They had non of them in Leeds stores. Won't have no more in stick until march time ether.


----------



## Nath (Jun 20, 2010)

stevept said:


> They had non of them in Leeds stores. Won't have no more in stick until march time ether.


yes this is a problem, they usually have the garden products until october, then you have to wait, i usually buy spray bottles from there if im in need of some quickly, its annoying that they disappear with the gardening products too.


----------



## Lowiepete (Mar 29, 2009)

Andy from Sandy said:


> What level of dilution are you all using for the presoak mix please?


Andy,
This really depends upon your local water hardness, see section 10 here...

Regards,
Steve


----------



## Lazy-Moose (Sep 7, 2011)

Andy from Sandy said:


> What level of dilution are you all using for the presoak mix please?

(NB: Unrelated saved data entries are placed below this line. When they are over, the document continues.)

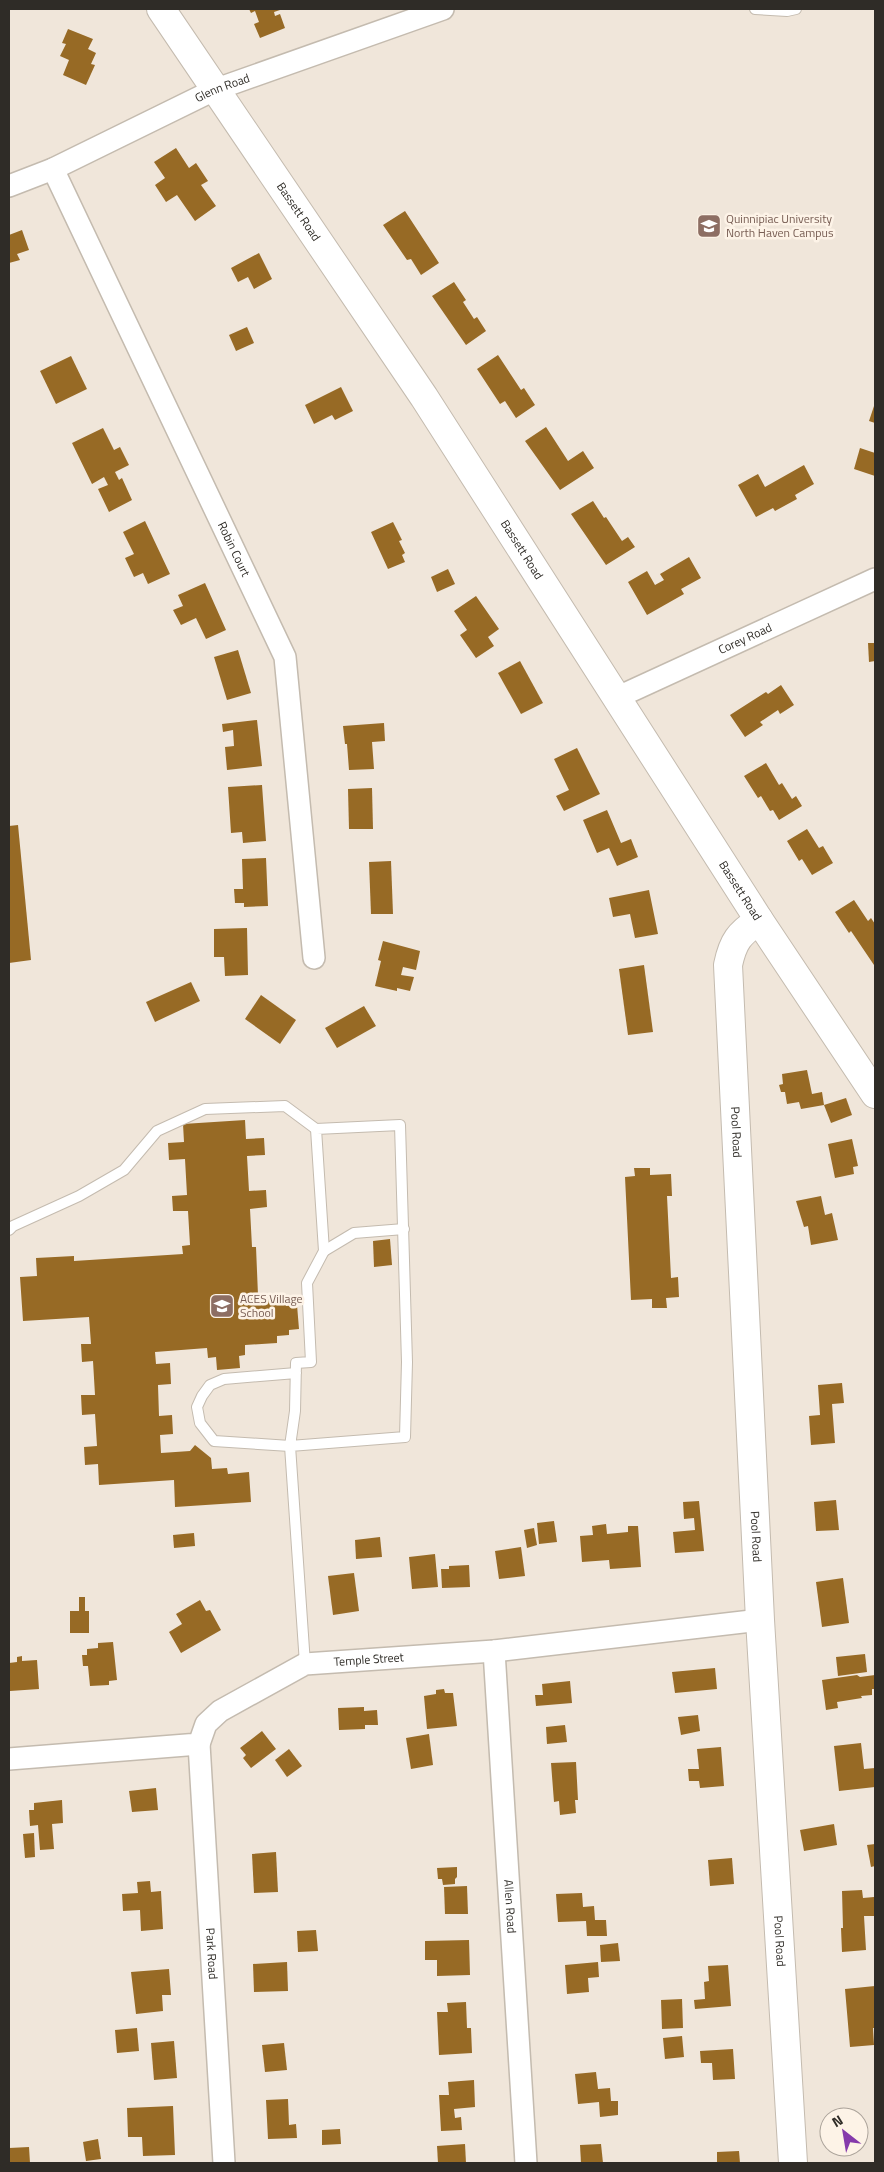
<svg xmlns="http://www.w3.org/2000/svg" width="884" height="2172" font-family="'Titillium Web',sans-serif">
<rect width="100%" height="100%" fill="#f0e6da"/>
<g fill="#976a25">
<polygon points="249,9 283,9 274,12 275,16 280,14 285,28 260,38 254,24 259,22 255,11 251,13"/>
<polygon points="68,29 93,39 88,49 96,53 91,64 95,65 86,85 63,75 69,60 60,56 66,44 62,43"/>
<polygon points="176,148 189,168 196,163 208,181 201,185 216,206 195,221 177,195 166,202 155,185 165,178 154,162"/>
<polygon points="405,211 439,263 421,275 411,259 407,260 383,225"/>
<polygon points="22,230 29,250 17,254 20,260 9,263 9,235"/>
<polygon points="259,253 272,279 254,289 248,277 238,282 231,268"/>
<polygon points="454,282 466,300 463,302 474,319 477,317 486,331 466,345 432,296"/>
<polygon points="247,327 254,343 236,351 229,335"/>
<polygon points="498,355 521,390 524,388 535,405 516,418 505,401 500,404 477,369"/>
<polygon points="71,356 87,389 56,404 40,371"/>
<polygon points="341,387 353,411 335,420 332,415 314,424 305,405"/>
<polygon points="875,403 875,423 869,421"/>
<polygon points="546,427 568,461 583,451 594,468 560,490 525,441"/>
<polygon points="103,428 114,450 120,447 129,465 115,472 119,480 122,478 132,500 109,512 98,489 108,485 104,477 92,484 72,443"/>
<polygon points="860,448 875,453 875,476 854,469"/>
<polygon points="804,465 814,484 795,495 797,499 775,511 773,508 756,517 738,485 758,474 765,487"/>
<polygon points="593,501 604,518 606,517 622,541 628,537 635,547 606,565 571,514"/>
<polygon points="145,521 170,574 148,584 143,573 134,577 125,558 134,554 123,532"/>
<polygon points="393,522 402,540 399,541 405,553 402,555 405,562 388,569 371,532"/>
<polygon points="689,557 701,578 681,589 684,594 647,615 628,582 647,571 655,585 664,580 660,574"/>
<polygon points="448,569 455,584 437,592 431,577"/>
<polygon points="205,583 226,630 206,639 196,618 181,625 173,610 183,606 178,595"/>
<polygon points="476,596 499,629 488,637 494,646 476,658 460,635 467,630 454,611"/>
<polygon points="868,643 875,643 875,661 869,662"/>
<polygon points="238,650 251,693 227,700 214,657"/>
<polygon points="520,661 543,703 521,714 498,673"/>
<polygon points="781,685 794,705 780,714 778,710 760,722 763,725 745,737 730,715 766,692 768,694"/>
<polygon points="257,720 262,766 227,770 225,747 234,746 233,730 223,732 222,724"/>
<polygon points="384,723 385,741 372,742 374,769 349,770 347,744 345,744 343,726"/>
<polygon points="577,748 600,794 564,811 556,796 569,790 554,759"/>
<polygon points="766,763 779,785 782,783 792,799 796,796 802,806 779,820 773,810 770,811 761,796 758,798 744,776"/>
<polygon points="262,785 266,841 243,843 242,832 231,833 228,787"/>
<polygon points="372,788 373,829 349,829 348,789"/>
<polygon points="607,810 621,843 631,839 638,857 617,866 609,848 597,853 583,820"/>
<polygon points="18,825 31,960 9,963 9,826"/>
<polygon points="807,829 819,848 823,846 833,863 812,875 802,859 799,861 787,841"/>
<polygon points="266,858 268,906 244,907 244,903 235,903 234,889 243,889 242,859"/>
<polygon points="391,861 393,914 371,914 369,862"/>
<polygon points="649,890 658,934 635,938 630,914 613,917 609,898"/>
<polygon points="854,900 868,921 871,918 875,924 874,965 851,931 849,933 835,912"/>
<polygon points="247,928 248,975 225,976 224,957 214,957 214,929"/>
<polygon points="383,941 420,951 416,970 403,967 401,975 414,977 410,991 397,988 397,991 375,986 381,961 378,960"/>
<polygon points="644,965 653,1032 628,1035 619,969"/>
<polygon points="191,982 200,1001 155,1022 146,1002"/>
<polygon points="261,995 296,1020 280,1044 245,1019"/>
<polygon points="364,1006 376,1026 337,1048 325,1028"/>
<polygon points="807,1070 812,1094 822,1092 824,1105 801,1109 799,1102 787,1104 785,1092 781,1092 779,1085 783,1084 782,1074"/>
<polygon points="846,1098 852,1115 831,1123 824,1105"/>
<polygon points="245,1120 246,1139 264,1138 265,1155 247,1156 249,1191 266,1190 267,1207 250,1209 252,1247 256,1247 258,1295 271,1295 271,1302 285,1301 286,1306 297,1305 299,1329 289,1330 289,1335 277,1336 277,1343 245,1345 245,1355 239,1356 240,1368 217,1370 216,1357 208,1358 207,1348 155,1352 156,1364 170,1363 171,1384 158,1385 159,1416 172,1415 173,1434 160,1435 161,1453 190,1451 195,1445 211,1458 212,1469 227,1468 228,1474 249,1472 251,1502 175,1507 174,1480 99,1485 98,1464 85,1465 84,1447 97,1446 95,1414 82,1415 81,1395 95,1395 93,1361 82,1362 81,1344 91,1344 89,1317 23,1321 20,1277 37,1276 36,1258 74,1256 74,1261 183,1254 182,1246 190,1245 188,1211 173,1211 172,1196 187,1195 185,1159 169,1160 168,1143 184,1142 183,1124"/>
<polygon points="852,1139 858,1166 853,1167 854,1174 835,1178 828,1144"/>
<polygon points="634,1168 650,1168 650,1175 671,1174 672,1196 667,1196 671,1278 678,1277 679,1297 666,1298 667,1308 652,1308 652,1299 631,1300 625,1177 635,1176"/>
<polygon points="821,1196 825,1215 832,1213 838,1240 811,1245 808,1226 804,1227 796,1201"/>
<polygon points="390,1239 392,1265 374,1267 373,1241"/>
<polygon points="842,1383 844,1403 832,1404 835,1443 811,1445 809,1416 820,1415 818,1385"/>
<polygon points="836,1500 839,1530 816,1531 814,1502"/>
<polygon points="699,1501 704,1551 675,1553 673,1532 695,1530 694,1518 684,1519 683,1502"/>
<polygon points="554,1521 557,1542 539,1544 537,1523"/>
<polygon points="606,1524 607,1534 628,1532 628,1526 638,1526 641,1567 610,1569 609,1560 582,1562 580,1536 593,1535 592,1526"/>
<polygon points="534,1528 537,1545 527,1548 524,1530"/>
<polygon points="194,1533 195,1546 174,1548 173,1535"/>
<polygon points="380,1537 382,1557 356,1559 355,1540"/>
<polygon points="521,1547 525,1576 499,1579 495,1551"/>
<polygon points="435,1554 438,1587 412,1589 409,1557"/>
<polygon points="469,1565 470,1587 442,1588 441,1569 449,1569 449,1566"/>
<polygon points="354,1573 359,1611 333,1615 328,1576"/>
<polygon points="843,1578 849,1623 822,1627 816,1582"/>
<polygon points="79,1597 85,1597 85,1611 89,1611 89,1633 70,1633 70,1611 79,1611"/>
<polygon points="200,1600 206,1611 210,1610 221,1630 181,1653 169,1632 182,1624 176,1614"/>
<polygon points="113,1642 117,1680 109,1681 109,1685 90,1686 88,1666 83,1666 82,1655 87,1655 87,1649 98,1648 98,1643"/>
<polygon points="865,1654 867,1672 838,1676 836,1657"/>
<polygon points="22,1656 22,1661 37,1660 39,1689 10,1691 9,1663 17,1662 17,1657"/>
<polygon points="715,1668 717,1689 675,1693 672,1672"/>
<polygon points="857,1675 860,1677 875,1675 875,1689 872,1689 872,1695 861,1696 862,1698 837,1702 838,1708 826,1710 822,1680"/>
<polygon points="570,1681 572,1703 536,1706 535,1695 543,1695 542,1684"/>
<polygon points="444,1689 445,1693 453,1693 457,1726 427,1729 424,1696 436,1694 436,1690"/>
<polygon points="364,1707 364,1711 377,1710 378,1725 365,1725 365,1729 339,1730 338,1708"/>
<polygon points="698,1715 700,1731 681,1735 678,1717"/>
<polygon points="565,1725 567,1742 547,1744 546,1727"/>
<polygon points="262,1731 276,1749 251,1768 243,1758 246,1755 240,1748"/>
<polygon points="429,1734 433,1765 411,1769 406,1738"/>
<polygon points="861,1743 864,1769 875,1768 875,1787 839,1791 834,1746"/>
<polygon points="721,1747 724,1786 700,1788 699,1781 689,1781 688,1769 699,1769 697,1749"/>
<polygon points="289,1749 302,1766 287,1777 275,1760"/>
<polygon points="576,1762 578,1800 575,1800 576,1813 560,1815 559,1801 554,1802 551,1763"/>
<polygon points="156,1788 158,1810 132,1812 129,1791"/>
<polygon points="62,1800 63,1823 52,1824 54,1849 40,1850 38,1825 30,1826 29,1810 34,1810 34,1803"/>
<polygon points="834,1824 837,1845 804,1851 800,1830"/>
<polygon points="34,1833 35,1857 25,1858 23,1834"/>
<polygon points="875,1844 875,1866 871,1867 867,1845"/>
<polygon points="276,1852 278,1892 254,1893 252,1854"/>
<polygon points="732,1858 734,1884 710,1886 708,1860"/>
<polygon points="457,1867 457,1877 455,1879 455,1884 443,1885 442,1879 438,1879 437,1868"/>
<polygon points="150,1881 151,1892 161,1891 163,1929 141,1931 140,1910 123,1911 122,1894 138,1893 137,1882"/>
<polygon points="467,1886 468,1914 445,1914 444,1887"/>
<polygon points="862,1890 863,1898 874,1897 875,1913 875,1916 864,1916 866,1950 842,1952 841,1928 843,1928 842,1891"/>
<polygon points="582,1893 583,1907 594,1906 595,1920 606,1920 607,1936 587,1936 586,1921 558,1922 556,1894"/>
<polygon points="316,1930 318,1951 298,1952 297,1931"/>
<polygon points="469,1940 470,1975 437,1976 437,1960 425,1960 425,1941"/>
<polygon points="618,1943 620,1961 601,1962 600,1945"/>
<polygon points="287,1962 288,1991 254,1992 253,1964"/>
<polygon points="598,1962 599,1977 588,1978 589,1992 567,1994 565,1965"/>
<polygon points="728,1965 731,2006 695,2009 694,2000 705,1999 704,1982 709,1981 708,1966"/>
<polygon points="169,1969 171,1995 162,1995 163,2011 136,2014 131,1972"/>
<polygon points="875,1986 875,2028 873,2028 874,2045 850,2047 845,1989"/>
<polygon points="682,1999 683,2028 662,2029 661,2000"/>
<polygon points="466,2002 467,2028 471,2028 472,2053 439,2055 437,2012 448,2012 447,2003"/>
<polygon points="137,2028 139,2051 117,2053 115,2030"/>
<polygon points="682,2036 684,2057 665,2059 663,2038"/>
<polygon points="174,2041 177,2078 154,2080 151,2043"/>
<polygon points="284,2043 287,2070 265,2072 262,2045"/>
<polygon points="733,2049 735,2079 713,2080 712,2063 701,2063 700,2051"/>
<polygon points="596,2072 598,2089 610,2088 611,2101 618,2101 618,2115 600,2117 599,2102 578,2104 575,2074"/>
<polygon points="474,2080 475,2107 454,2109 455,2118 461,2117 462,2130 441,2131 439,2095 449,2095 448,2082"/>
<polygon points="288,2099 289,2125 296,2124 297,2138 268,2139 266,2100"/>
<polygon points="173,2106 175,2155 143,2156 142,2137 128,2137 127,2108"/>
<polygon points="340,2129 341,2144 322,2145 322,2130"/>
<polygon points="98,2139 101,2159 86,2161 83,2142"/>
<polygon points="465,2144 466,2163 438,2163 437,2146"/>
<polygon points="601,2144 603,2163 581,2163 580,2145"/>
<polygon points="29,2147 30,2163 9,2163 9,2148"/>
<polygon points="739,2151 740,2163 717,2163 717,2152"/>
</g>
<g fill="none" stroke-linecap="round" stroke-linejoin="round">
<defs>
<g id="lane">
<polyline points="755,9 787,11 796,9"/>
<polyline points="9,1230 13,1226 79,1196 124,1170 157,1131 205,1109 285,1106 316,1129"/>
<polyline points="324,1251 354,1233 404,1229"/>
<polyline points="296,1373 224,1379 210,1385 202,1396 197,1407 200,1423 214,1441 290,1446 295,1411 296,1363 311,1362 307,1283 324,1251 316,1129 400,1125 407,1362 405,1437 290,1446 305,1664"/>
</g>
<g id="street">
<path id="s1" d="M53 169 285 657 314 958"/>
<path id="s2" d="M9 186 53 169 214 90 443 9"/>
<path id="s3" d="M616 698 875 579"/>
<path id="s4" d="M494 1651 526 2163"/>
<path id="s5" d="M199 1744 224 2163"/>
<path id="s6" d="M9 1759 199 1744 206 1724 220 1711 305 1664 494 1651 760 1620"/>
</g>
<g id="secondary">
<path id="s7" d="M161 9 424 397 759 920 875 1094"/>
<path id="s8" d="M759 920C739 934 733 941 728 965L760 1620 793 2163"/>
</g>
</defs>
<use href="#lane" stroke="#c4bbaf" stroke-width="12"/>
<use href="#street" stroke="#c4bbaf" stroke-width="24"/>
<use href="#secondary" stroke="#c4bbaf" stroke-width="30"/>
<use href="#lane" stroke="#fff" stroke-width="10"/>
<use href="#street" stroke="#fff" stroke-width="21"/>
<use href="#secondary" stroke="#fff" stroke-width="28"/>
</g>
<defs>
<symbol id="university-square" viewBox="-11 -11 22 22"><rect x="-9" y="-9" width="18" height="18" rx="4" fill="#8d6e63" stroke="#fdf3e7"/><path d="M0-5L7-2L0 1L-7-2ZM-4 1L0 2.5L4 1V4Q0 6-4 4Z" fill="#fff"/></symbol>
<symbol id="school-square" viewBox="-11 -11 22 22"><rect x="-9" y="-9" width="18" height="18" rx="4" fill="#8d6e63" stroke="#fdf3e7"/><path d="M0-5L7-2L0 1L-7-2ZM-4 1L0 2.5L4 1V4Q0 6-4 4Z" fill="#fff"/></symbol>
</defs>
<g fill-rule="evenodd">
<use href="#university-square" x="695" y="212" width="28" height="28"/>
<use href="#school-square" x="208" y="1292" width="28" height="28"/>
</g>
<g text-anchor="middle" stroke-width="5" stroke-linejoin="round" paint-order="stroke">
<g font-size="12" fill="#2f2c27" stroke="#fdf3e7">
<text dy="4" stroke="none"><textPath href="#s2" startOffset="235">Glenn Road</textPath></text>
<text dy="4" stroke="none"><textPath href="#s7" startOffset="245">Bassett Road</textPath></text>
<text dy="4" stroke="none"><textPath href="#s1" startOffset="421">Robin Court</textPath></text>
<text dy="4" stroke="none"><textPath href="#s7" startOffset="650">Bassett Road</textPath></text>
<text dy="4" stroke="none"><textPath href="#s3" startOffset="142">Corey Road</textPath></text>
<text dy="4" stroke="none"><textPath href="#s7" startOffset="1055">Bassett Road</textPath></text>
<text dy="4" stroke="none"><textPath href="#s8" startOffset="224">Pool Road</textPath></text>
<text dy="4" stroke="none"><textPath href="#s8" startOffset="629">Pool Road</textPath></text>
<text dy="4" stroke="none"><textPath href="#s6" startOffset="392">Temple Street</textPath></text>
<text dy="4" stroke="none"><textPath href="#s4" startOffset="256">Allen Road</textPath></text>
<text dy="4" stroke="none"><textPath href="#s8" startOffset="1034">Pool Road</textPath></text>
<text dy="4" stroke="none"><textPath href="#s5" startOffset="210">Park Road</textPath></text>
</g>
<g font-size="12" fill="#785e54" stroke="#fdf3e7" text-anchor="start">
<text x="726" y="223">Quinnipiac University<tspan x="726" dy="14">North Haven Campus</tspan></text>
<text x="240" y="1303">ACES Village<tspan x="240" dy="14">School</tspan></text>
</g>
</g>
<rect width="884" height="2172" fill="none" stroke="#2f2c27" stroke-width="20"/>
<g transform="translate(844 2132) rotate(329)"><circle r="24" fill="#fdf3e7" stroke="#aba39a"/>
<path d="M0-4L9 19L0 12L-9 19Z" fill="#853aab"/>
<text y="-8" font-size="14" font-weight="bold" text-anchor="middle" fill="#2f2c27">N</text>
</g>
</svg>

I put 1 capful in my 1.5L sprayer and 2 capfuls in my bucket. Works perfectly for me. I started using too strong solutions and it would leave the car greasey and streaky. I worked down to this level and you can still see the ONR working but the streaks have long gone and the car has wonderful shine when done. Less is more with ONR I have found.

But as Pete says work out whats best for yourself.


----------



## stevept (Nov 22, 2009)

i managed to pick up a 2lt pump sprayer from a local doy store was £5 thou,


----------